Freeman and colleagues (2017) had argued that when students were allowed to self-select into groups, they tend to choose group members of the same gender and ethnicity. In our work, we do not see any such effect. Such a result might be due to either limited data or a number of other factors. Moreover, there was also no effect of demographic composition of groups on their group performance (term paper). As the course was online and the only way students get to interact through the course is via their posts and course content (although they could access certain aspects of demographic information from the self-introduction page where students introduce themselves with a picture of themselves), we speculate that demographics did not play as much an important role in group formation as in in-person classes. We also did not see any effect of group size on normalized group performance (term paper)—and therefore believe there was no indication of an optimal group size, as argued by certain previous studies (Aggarwal & O’Brien, 2008; Heller & Hollabaugh, 1992; Lou et al., 2001).

Overall, we feel that comprehending the complex relationships between peer-to-peer interactions, group formation, and interest creation is central to shaping vital skills in students, and through such insights, one can better mold teamwork and choice of research, which are very important for creating future scientists in the twenty-first century (see Lavi et al., 2021; Rayner & Papakonstantinou, 2015; Viskupic et al., 2021). Our study provides educators with a preliminary framework to disentangle some aspects of these associations.

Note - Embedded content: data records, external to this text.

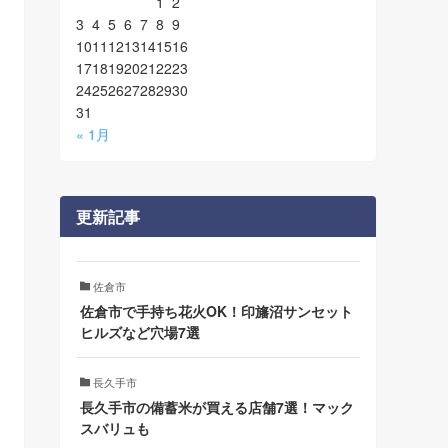
1
2
3
4
5
6
7
8
9
10
11
12
13
14
15
16
17
18
19
20
21
22
23
24
25
26
27
28
29
30
31
« 1月
更新記事
佐倉市
佐倉市で手持ち花火OK！印旛沼サンセット
ヒルズなど穴場7選
長久手市
長久手市の備蓄米が買える店舗7選！マック
スバリュも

Limitations and Future Research Suggestions

This study provides easy data collection and data analysis tools that instructors could use to shed light on the relationship between peer-to-peer interactions, students’ group formation, choice of research, and course performance. In the current study, we did have a few limitations that should be monitored in future studies. One limitation is that we did not have any information about the interactions outside of the course infrastructure page among the students, especially pertaining to research group interactions, which might have affected some of the inter-personal interactions within the course timeline. It may be that students were communicating via other modes of communications. Another limitation is that the course was performed in medium-sized classes. Nevertheless, we found trends that suggest how interactions among individuals associated with their performance in exams as well as decisions about choosing term paper topics and groups.

Based on this study, we believe that the interaction structure plays an important role in the dynamic nature of the course. We recommend sharing this study results with instructors and administrators in higher education to promote institutional and departmental discussion about implementing in-class and out-of-class experiences that increase students’ twenty-first century skills and preparation for their future career. Research shows that faculty are interested in exploring data in general, including data about students’ thoughts, values, and understandings, especially if these data were collected from their own students (Thompson et al., 2010; Marbach-Ad et al., 2019). We provide here data analysis techniques that could be utilized by others for further explorations of the importance of utilizing peer-to-peer instruction. Further exploration of these questions can be done in classes which span across semesters with similar course structure, and we feel that this can help solve the reproducibility problem that affects many network science–based studies of online peer-to-peer interactions.